Member of the House of Representatives
- Incumbent
- Assumed office 26 March 2026
- Preceded by: Himself
- Constituency: Ilam 2
- In office 8 May 2024 – 12 September 2025
- Preceded by: Subas Chandra Nemwang
- Succeeded by: Himself
- Constituency: Ilam 2

Personal details
- Born: 17 February 1990 (age 36) Kathmandu, Nepal
- Party: CPN (UML)
- Parent(s): Subas Chandra Nemwang (father)
- Profession: Lawyer; Politician;

= Suhang Nembang =

Nepali politician

Suhang Nembang (Nepali: सुहाङ नेम्वाङ) is a Nepalese politician and lawyer currently serving as a Member of the House of Representatives in the federal parliament of Nepal. He represents the Ilam-2 constituency and is affiliated with the Communist Party of Nepal (Unified Marxist–Leninist), commonly known as CPN-UML. Nembang was elected in a by-election held in April 2024, following the passing of his father, Subas Chandra Nemwang, a prominent political figure and former Speaker of the House. He was re-elected from the same constituency in the 2026 Nepalese general election.

== Early life and education ==
Suhang Nembang was born on 17 February 1990 in Kathmandu, Nepal. He is the youngest of four children in the family of Subas Chandra Nembang. He completed his School Leaving Certificate (SLC) from Jagat Mandir Secondary School and pursued higher secondary education at Gyanodaya Bal Batika. He later moved to Australia for further studies but returned to Nepal and enrolled at Kathmandu School of Law. He holds a Bachelor of Arts and Bachelor of Laws (BALLB) degree, as well as a Master of Laws (LLM) with a specialization in commercial law.

== Legal career ==
Before entering politics, Nembang established himself as a legal professional. He founded the Kantipur Law Associates and Research Center in Thapagaun, Kathmandu, where he practiced law focusing on commercial and constitutional matters. He also served as a central member of the legal department within the CPN-UML.

== Political career ==
Nembang entered active politics following the death of his father and quickly rose to national attention as a first-time candidate with a legal background.

=== 2024 by-election ===
The by-election for the Ilam-2 constituency was held on 27 April 2024. Nembang won the seat by securing 27,772 votes, defeating Dambar Bahadur Khadka of the Nepali Congress by a margin of 5,830 votes.
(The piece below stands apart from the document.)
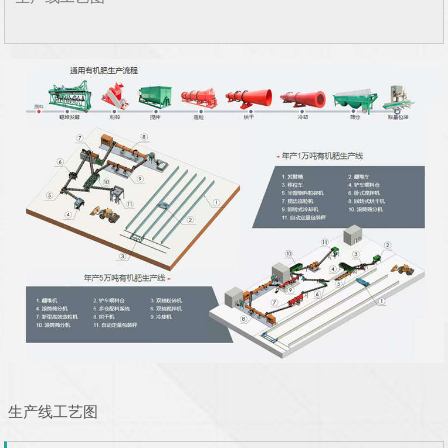
生产线工艺图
His campaign emphasized political continuity, youth engagement, and governance reform.

=== 2026 by-election ===
In the 2026 Nepalese general election held on 5 March 2026, Nembang was re-elected from the Ilam 2 constituency. He secured 22,426 votes, defeating his closest rival Bheshraj Acharya of the Nepali Congress by a margin of 7,776 votes.

===2026 general election===

2026 Nepalese general election: Ilam-2
| Party |  | Candidate | Votes | % | ±% |
|---|---|---|---|---|---|
|  | CPN (UML) | Suhang Nembang | 22,426 | 35.16 | −5.40 |
|  | Congress | Bheshraj Acharya | 14,650 | 22.97 | −9.08 |
|  | Shram Sanskriti | Sudip Rai | 14,400 | 22.58 | +22.58 |
| Majority |  |  | 7,776 | 12.19 | +3.68 |
| Registered electors |  |  | {{{reg. electors}}} |  |  |
|  |  |  | Swing |  |  |

=== Parliamentary priorities ===
After taking his oath of office on 8 May 2024, Nembang identified several key priorities for his tenure. These include addressing local development issues in Ilam, working on legislative reforms, and promoting good governance. He has also expressed a strong commitment to increasing youth participation in politics and maintaining democratic values.